Ulf Hahn, Sozialpfiffikus Als Chef einer Potsdamer Wohnungsgenossenschaft und des dortigen Vermieter-Arbeitskreises „Stadtspuren“ hielten Sie die öffentliche Verlautbarung eines „Gedankenspiels“ darüber für angebracht, wie sich das Wohnungsproblem in der Brandenburgischen Landeshauptstadt entschärfen ließe. „Was wäre, wenn man alle Potsdamer Hartz-IV-Empfänger nach Brandenburg/Havel umsiedelt?“, haben Sie gefragt und dabei selbstlos an den solcherart zu verhindernden Abriss von dort leer stehenden Plattenbauten gedacht. „Bei uns würden Wohnungen frei. Und die Umsiedler wären mit dem Zug in einer halben Stunde in Potsdam.“ Das sei natürlich absurd, haben Sie der Märkischen Allgemeinen zwar konzediert, aber was ist schon heute noch so absurd, dass es morgen nicht Realität werden könnte?

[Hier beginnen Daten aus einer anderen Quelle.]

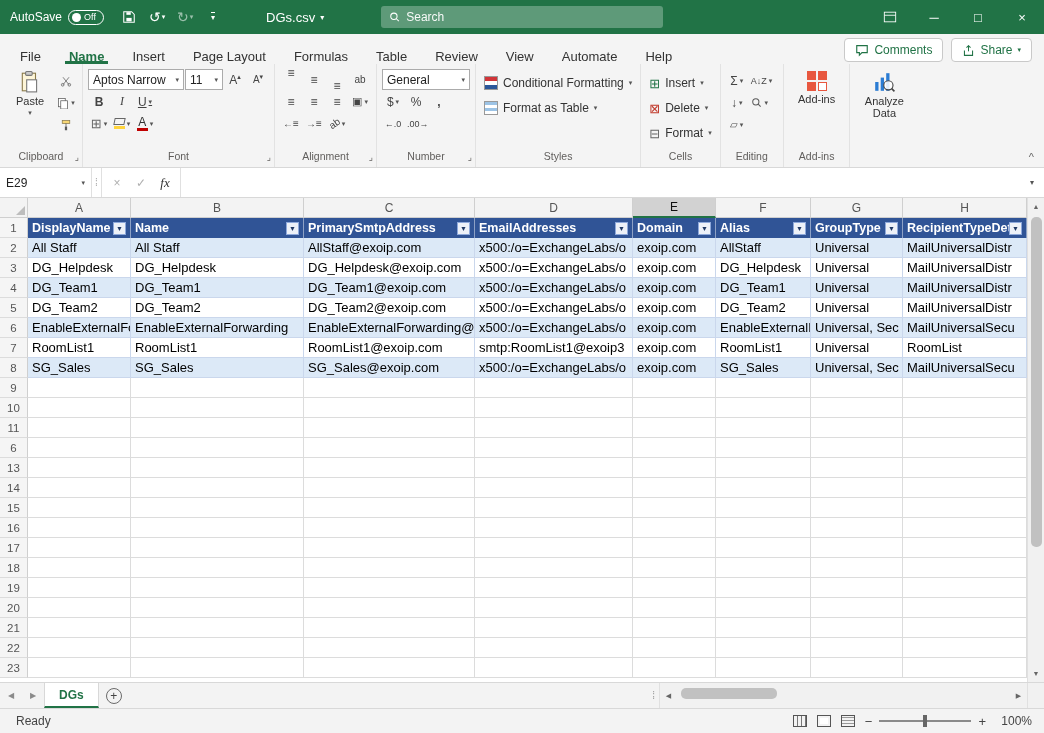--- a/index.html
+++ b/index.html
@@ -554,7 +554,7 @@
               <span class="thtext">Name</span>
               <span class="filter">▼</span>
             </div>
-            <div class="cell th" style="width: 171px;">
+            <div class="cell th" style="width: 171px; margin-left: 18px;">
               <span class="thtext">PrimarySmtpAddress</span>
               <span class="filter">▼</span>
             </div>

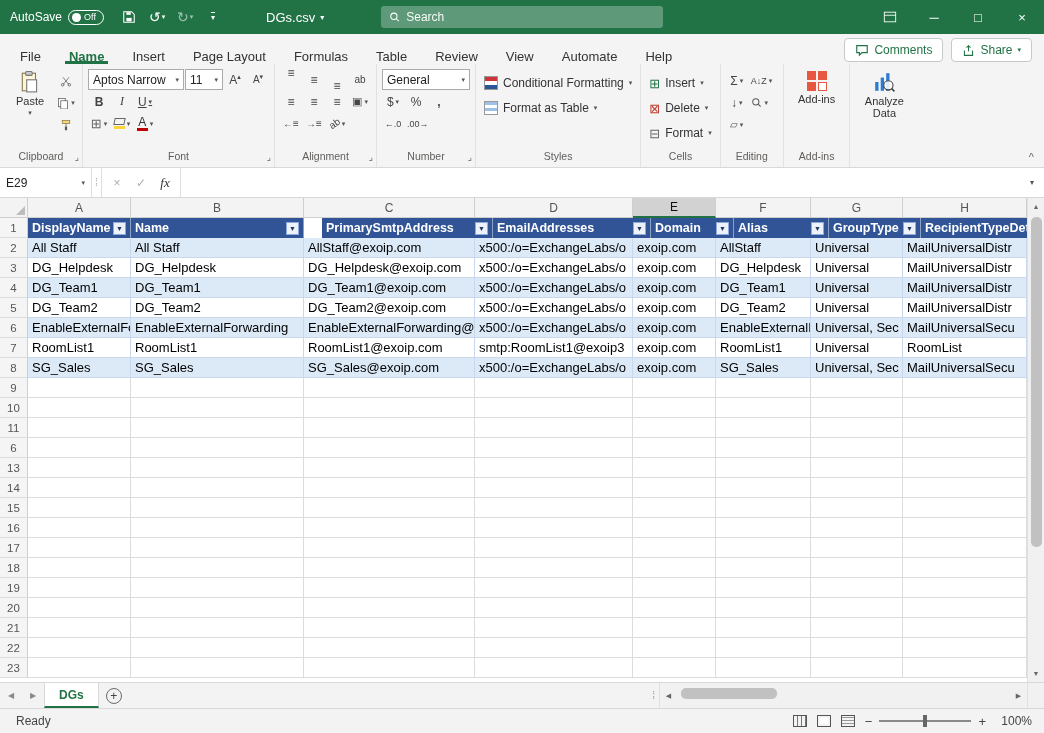--- a/index.html
+++ b/index.html
@@ -605,7 +605,7 @@
             <div class="rowh">4</div>
             <div class="cell data band" style="width: 103px;">DG_Team1</div>
             <div class="cell data band" style="width: 173px;">DG_Team1</div>
-            <div class="cell data band" style="width: 171px;">DG_Team1@exoip.com</div>
+            <div class="cell data band" style="width: 171px; margin-top: 9px;">DG_Team1@exoip.com</div>
             <div class="cell data band" style="width: 158px;">x500:/o=ExchangeLabs/o</div>
             <div class="cell data band" style="width: 83px;">exoip.com</div>
             <div class="cell data band" style="width: 95px;">DG_Team1</div>

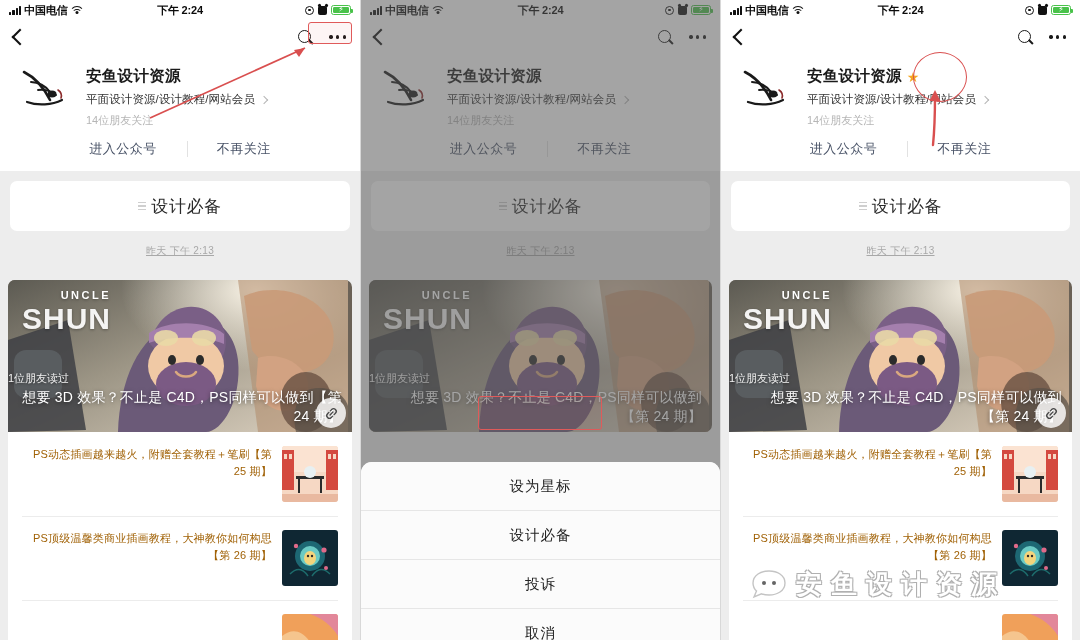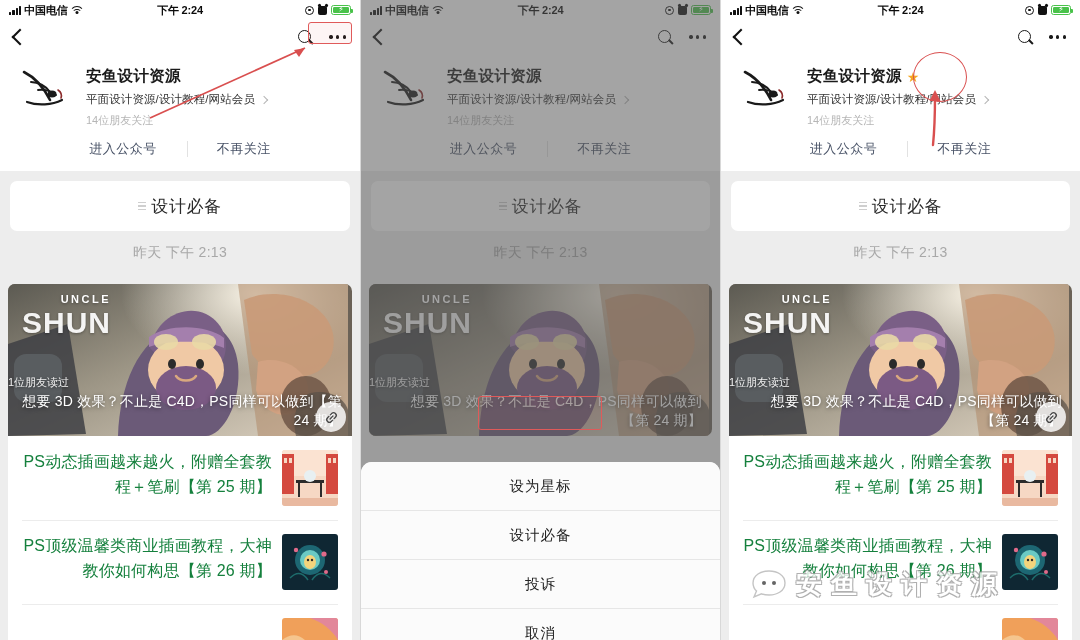--- a/index.html
+++ b/index.html
@@ -123,7 +123,7 @@
   .ic-menu i{display:block;width:8px;height:1.1px;background:#cfcfcf;}
   .menucard-label { font-size:17px; color:#2b2b2b; letter-spacing:.6px; }
 
-  .timestamp { text-align:center; font-size:14px; color:#a8a8a8; padding:13px 0 10px 0; letter-spacing:.3px; }
+  .timestamp { text-align:center; font-size:10px; color:#a8a8a8; padding:13px 0 10px 0; letter-spacing:.3px;text-decoration:underline; }
 
   .msgcard { background:#fff; border-radius:7px; overflow:hidden; margin:12px -2px;text-align:right; }
 

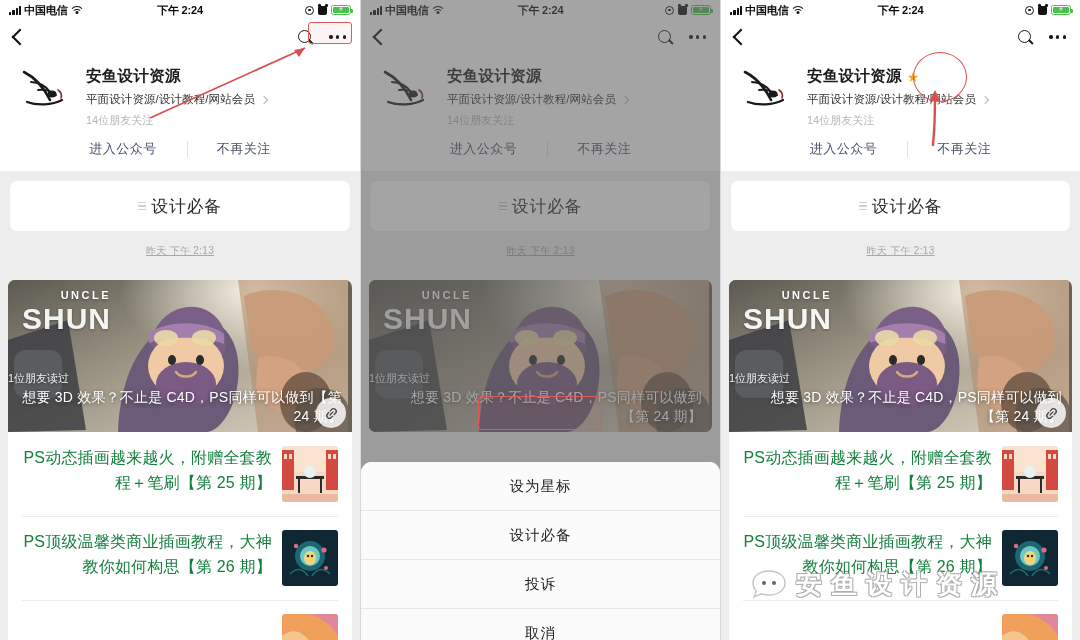--- a/index.html
+++ b/index.html
@@ -143,7 +143,7 @@
   .arow + .arow::before, .arow-sep::before {
     content:""; position:absolute; left:14px; right:14px; top:0; height:1px; background:#ececec;
   }
-  .arow-title { flex:1; font-size:16px; line-height:1.55; color:#15803d; letter-spacing:.2px; }
+  .arow-title { flex:1; font-size:11px; line-height:1.55; color:#a16207; letter-spacing:.2px; }
   .thumb { width:56px;height:56px;flex:0 0 56px;border-radius:3px;overflow:hidden;position:relative; }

Bradley Manning, ehrenwerter Verräter des Verrates – Ihnen, dem 24 Jahre alten Obergefreiten der US-Army wird der größte Geheimnisverrat in der US-Geschichte vorgeworfen und vor dem Kriegsgericht der Prozess gemacht. Zu den 22 Anklagepunkten gegen Sie gehört auch die Unterstützung des Feindes. Ein Generalmajor Linnington als Kommandeur des Militärbezirks Washington beschuldig Sie, mehr als 700.000 geheime US-Dokumente und der Geheimhaltung unterliegende Videoaufnahmen von Kampfeinsätzen an die Internet-Plattform Wikileaks weitergegeben zu haben. (Das Video zum Beispiel, durch das die mörderisch-tödliche Hatz einer Helikopter-Besatzung auf irakische Zivilisten visuell und akustisch um die Welt ging – siehe auch Blättchen 8/2010 –, ist uns durchaus in schlimmer Erinnerung.) Sie also sind nun der Verräter und Verbrecher und haben doch nichts anderes verraten als den Verrat an Humanismus, Menschenwürde und all den anderen westlichen Werten, die gelegentlich gar als „unantastbar“ gelten. Es hilft nichts – Tucholsky hatte schon recht: Soldaten sind Mörder. Und wo sie es nicht sein wollen, werden sie zu Verrätern gestempelt, weggesperrt oder gar als Deserteure erst erschossen und dann, wie in der Bundesrepublik, 60 Jahre lang nicht rehabilitiert.

Philipp Rösler, politischer Messdiener – Mit einem Dauerkonfirmanden wie Ihnen könnte man eigentlich nachsichtig sein, sind Sie doch lediglich stellvertretender Regierungschef unseres schönen Gemeinwesens. Dass Sie, wie herzlich oft bewiesen, von vielerlei Tuten und Blasen keine rechte Ahnung haben, gehört vielleicht zum Profil dieses Jobs. Nun also haben Sie tapfer erklärt, „Wachstum brauche keine Entschuldigung.“ In Anbetracht der Tatsache, dass sich das seit der Club-of-Rome-Studie „Die Grenzen des Wachstums“ (1972 veröffentlicht, da waren Sie grade mal ein Jahr alt) dergestalt simpel kaum noch jemand zu verlautbaren wagt, stellt sich zumindest die Frage, wie oft Sie im BWL-Unterricht gefehlt haben. Immerhin erklären solchen Schwachsinn derzeit fast nur noch die Tea-Party-Gänger in den USA (siehe auch in Bemerkungen „Gingrich Alaaf“). Und mit denen möchte, jedenfalls außerhalb der USA, eigentlich keiner in Verbindung gebracht werden, der sich für einen ernsthaften Politiker hält.

Olaf Schubert, Kabarettist – Sie haben den entscheidenden Hinweis zum demographischen Wandel im Lande sowie zu der Frage „Wollen die Deutschen wirklich aussterben?“ und damit hoffentlich auch den finalen Anstoß zur Lösung des Problems gegeben: „Wenn wir keine Kinder zeugen, dann trägt deine Bahre – ein Bulgare!“ Die Blättchen-Redaktion bedauert aufrichtig, aus Altersgründen hierbei nicht mittun zu können.